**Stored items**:
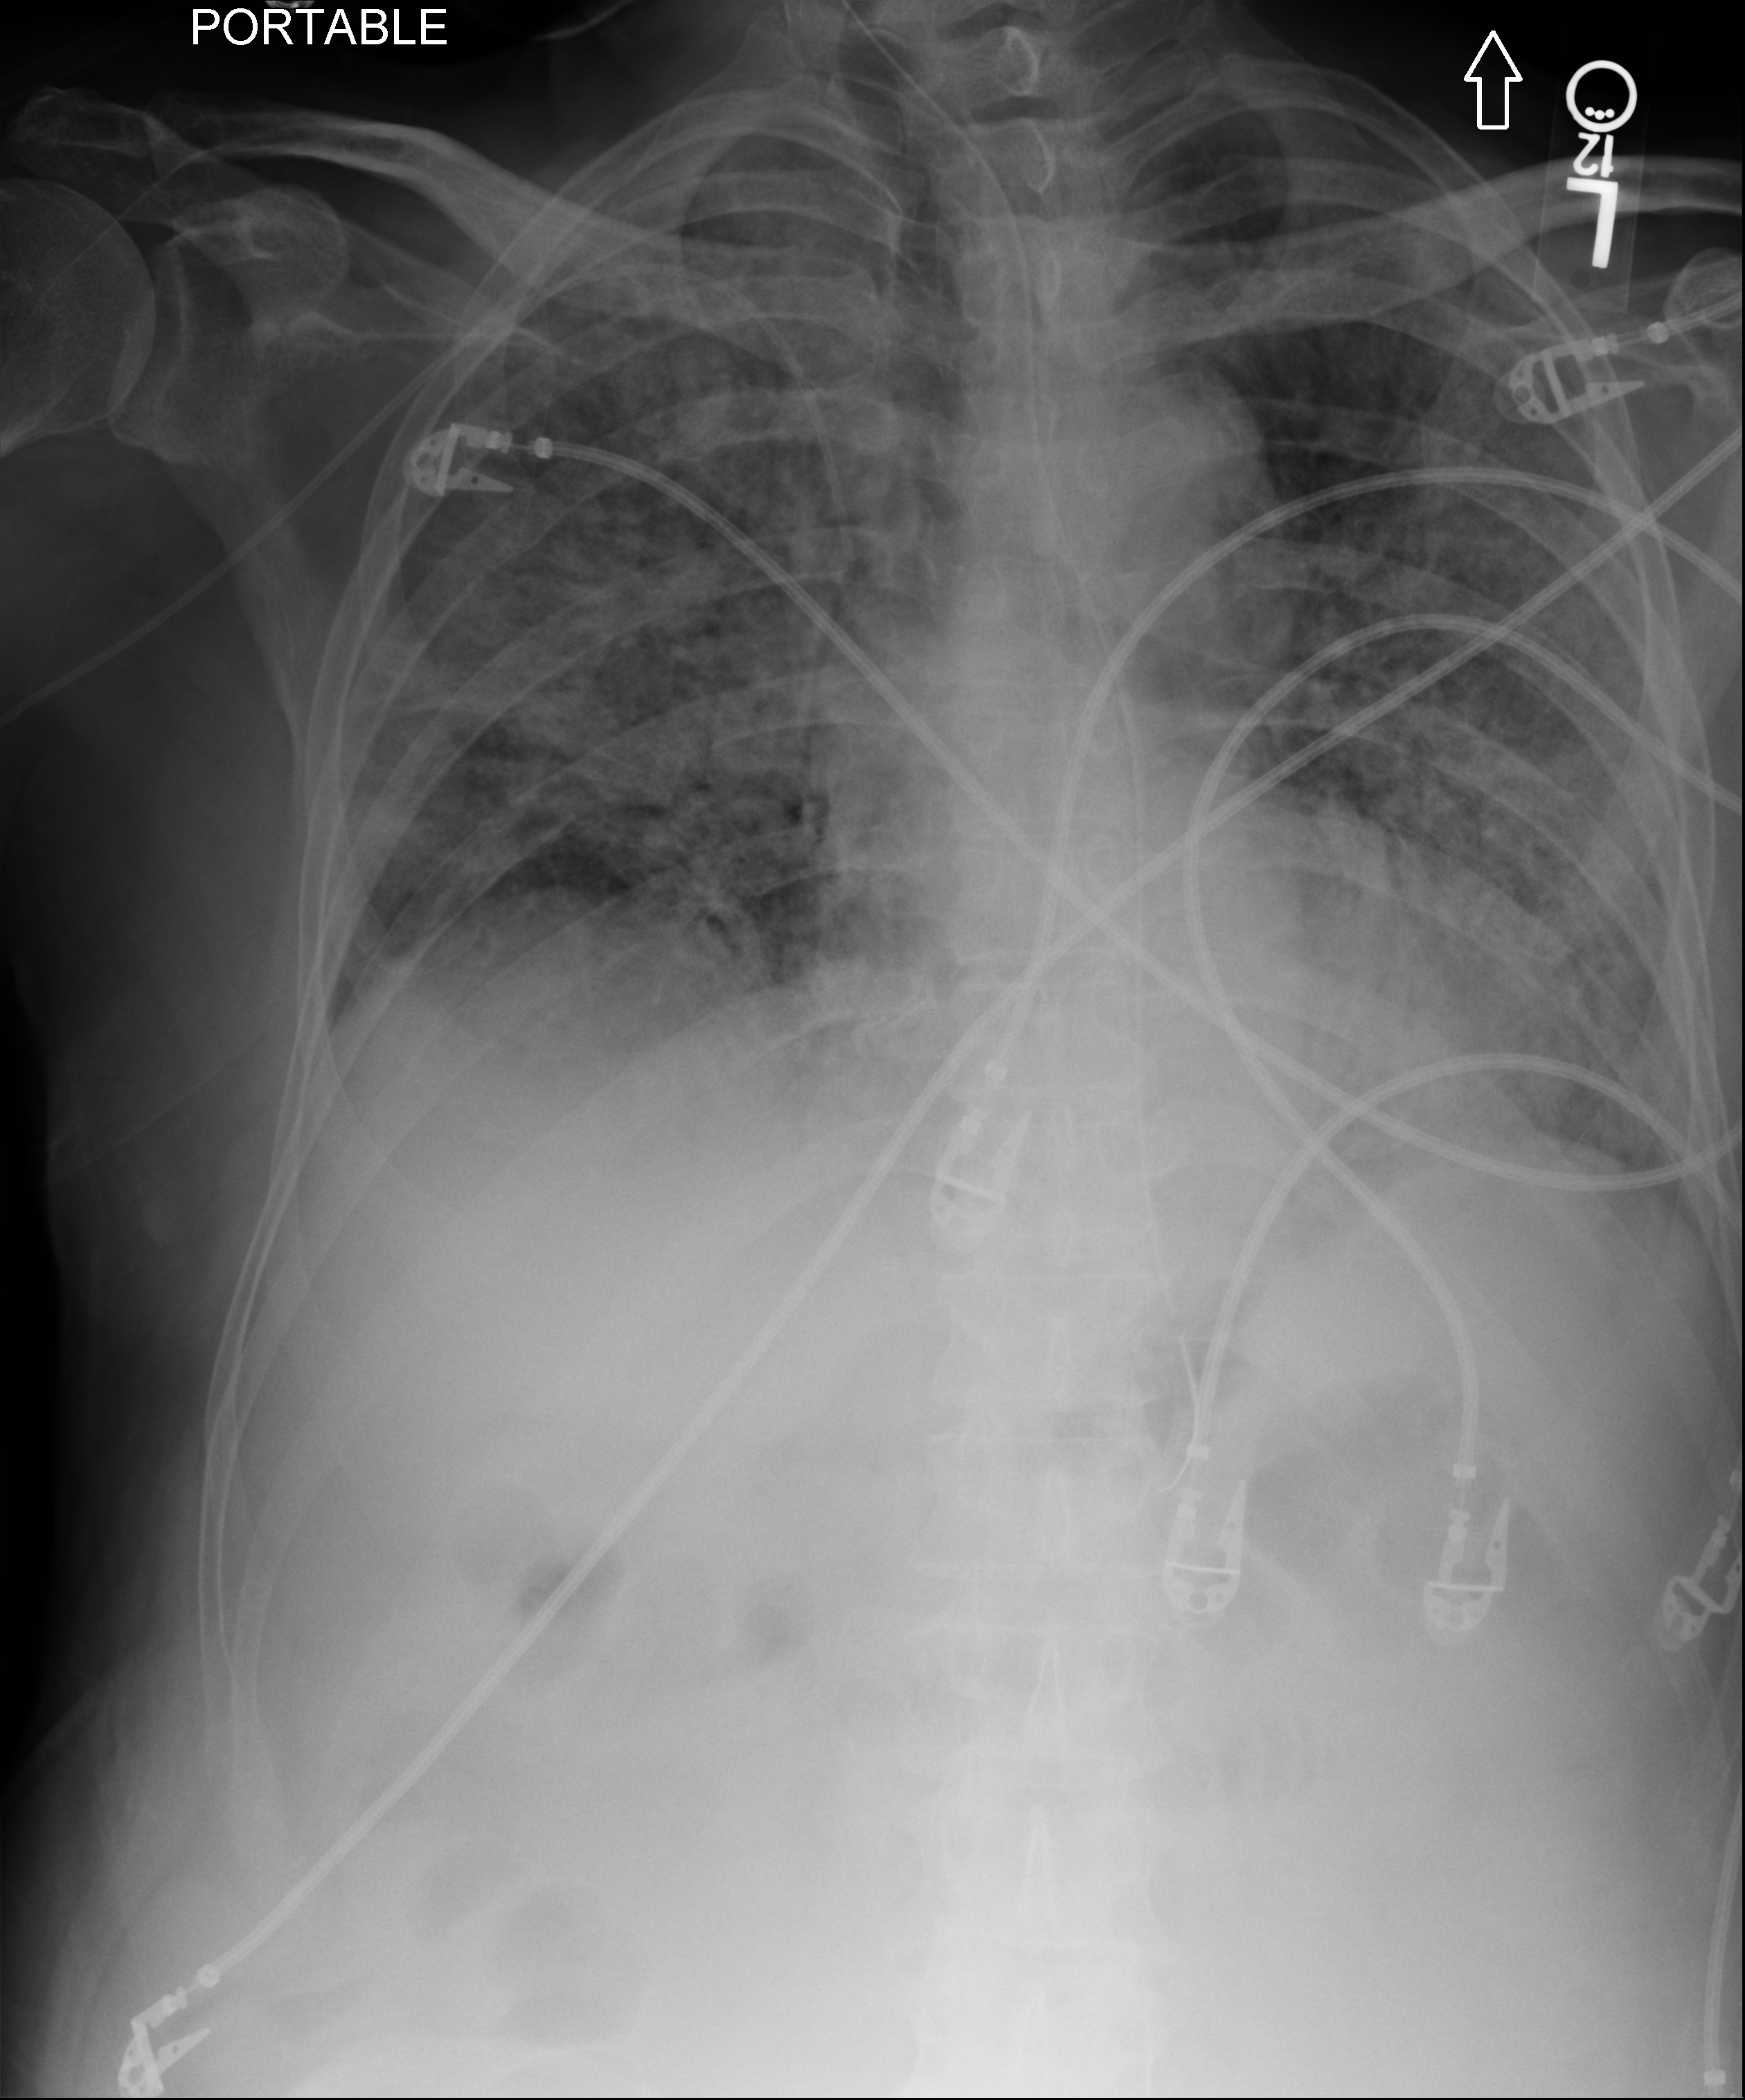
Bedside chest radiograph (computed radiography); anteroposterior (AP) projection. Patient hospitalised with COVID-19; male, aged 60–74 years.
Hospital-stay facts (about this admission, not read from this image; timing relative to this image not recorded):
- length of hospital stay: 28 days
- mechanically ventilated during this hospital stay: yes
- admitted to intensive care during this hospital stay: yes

**Exercise requirements**: No pictures belong in the copy; output every record exactly.

**Solution for this exercise**:
Bedside chest radiograph (computed radiography); anteroposterior (AP) projection. Patient hospitalised with COVID-19; male, aged 60–74 years.
Hospital-stay facts (about this admission, not read from this image; timing relative to this image not recorded):
- length of hospital stay: 28 days
- mechanically ventilated during this hospital stay: yes
- admitted to intensive care during this hospital stay: yes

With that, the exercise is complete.